• Press release

£500m shortfall leaves borough budgets on ‘knife edge’

Boroughs in the capital will need to make over £500m of savings next year to balance their budgets, new analysis from London Councils reveals.

Based on its latest survey of council finances, the cross-party group warns that nine in ten London boroughs expect to overspend on their budgets this year – estimated at over £400m in total across the capital.  

London Councils says boroughs face a perfect storm of prolonged high inflation, fast-increasing demand for services, and insufficient government funding – leading to a growing risk of financial and service failures.

Growing pressures on adult and children’s social care, as well as the capital’s worsening homelessness crisis, are the biggest drivers of boroughs’ overspends. London Councils estimates that almost 170,000 Londoners – equivalent to one in 50 residents of the capital – are currently homeless and living in temporary accommodation arranged by their local authority. Boroughs expect to overspend on temporary accommodation by £90m this year.

Ahead of the government’s Autumn Statement in November, where the Chancellor will set out his future spending plans, boroughs are calling for urgent action to boost support for local services and stabilise council finances.

London Councils has launched its key priorities for the Autumn Statement, which include:

  • An overall funding increase of at least 9% (in line with what was received last year).
  • Investment to reduce homelessness, including through uplifting the Local Housing Allowance and Homelessness Prevent Grant.
  • Reforms to the broken local government finance system, such as giving councils longer-term funding settlements and more devolved powers.

Cllr Claire Holland, Acting Chair of London Councils, said:

“Borough finances are on a knife edge – with grim implications for the future of local services in the capital.

“The combination of higher costs due to spiralling inflation, skyrocketing demand for services, and insufficient levels of government funding leaves boroughs in an extremely precarious position. The pressure is relentless – we face a £400m shortfall this year, which rises to £500m next year unless the government provides more support.

“Councils play a vital role in their communities providing essential services and in tackling so many major challenges, such as addressing homelessness, unlocking economic growth, and making faster progress towards net zero.

“The government must use the Autumn Statement to bolster council finances.

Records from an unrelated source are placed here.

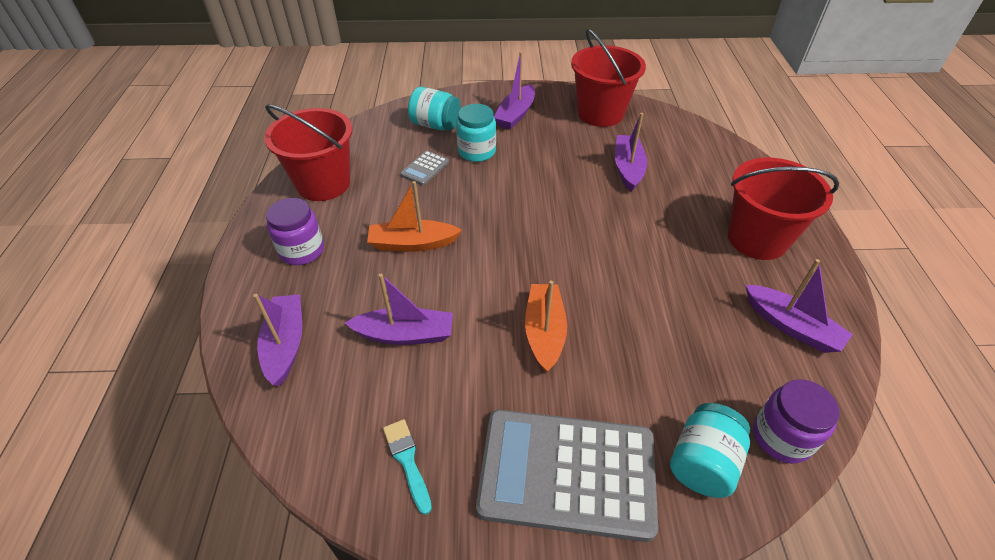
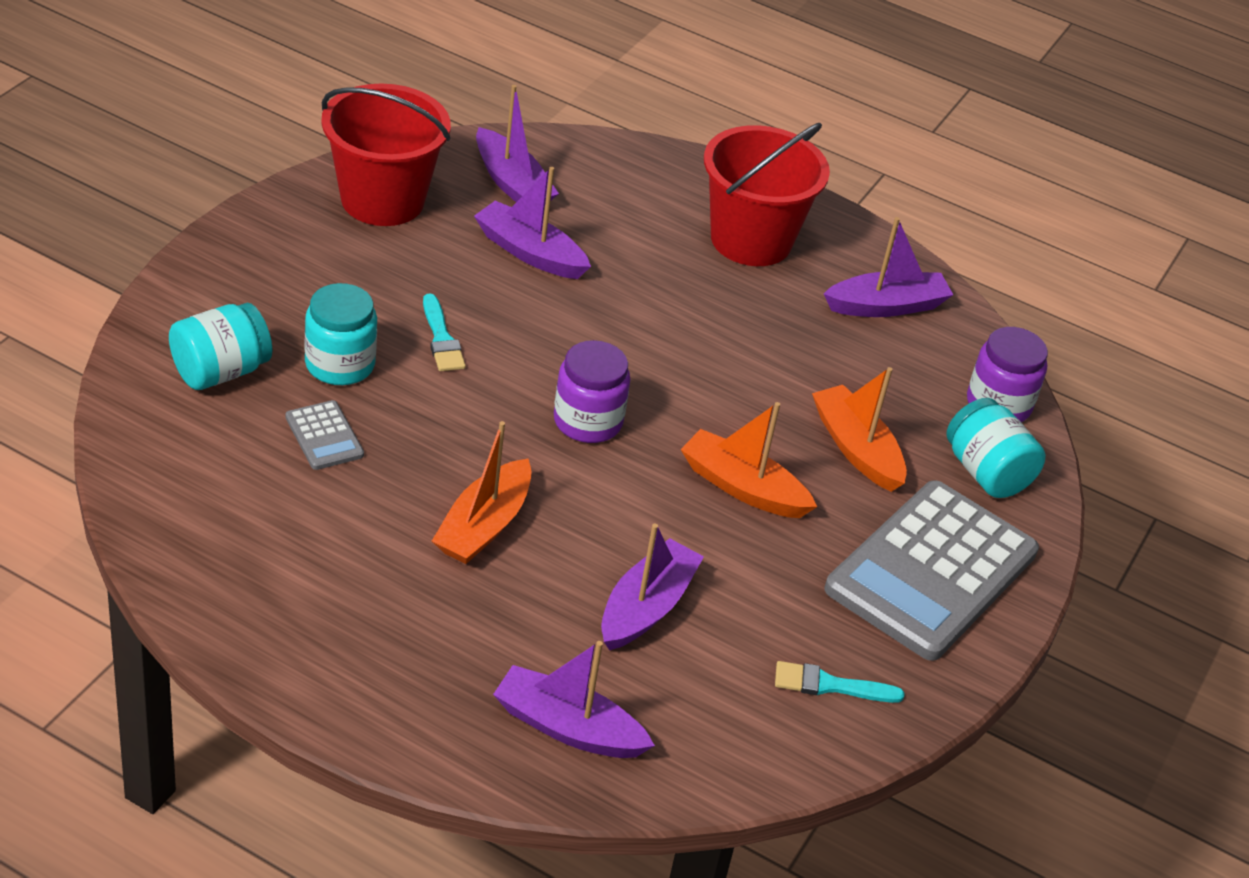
camera: 65 degrees left, 5 degrees down
red bucket [264,104,352,201] -> none
purple jar [266,198,324,265] -> purple jar moved to [554,340,630,443]
purple boat [494,52,535,129] -> purple boat moved to [476,85,559,202]
none -> turquoise brush [423,293,466,371]
none -> orange boat [812,367,907,492]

This will be crucial for helping boroughs stabilise budgets and sustain London’s local services.”

London boroughs’ resources remain almost a fifth (18%) lower than in 2010, despite there now being almost 800,000 more Londoners – broadly equivalent to a city the size of Leeds. This has been exacerbated by over £1bn in unfunded and underfunded new burdens over that period, such as the government transferring responsibility to local authorities for financing Council Tax Support and a host of other measures.

London Councils also highlights a recent report from the independent Institute for Fiscal Studies think-tank that found London local government funding is 17% lower than its estimated relative need – by far the largest gap of any region in England.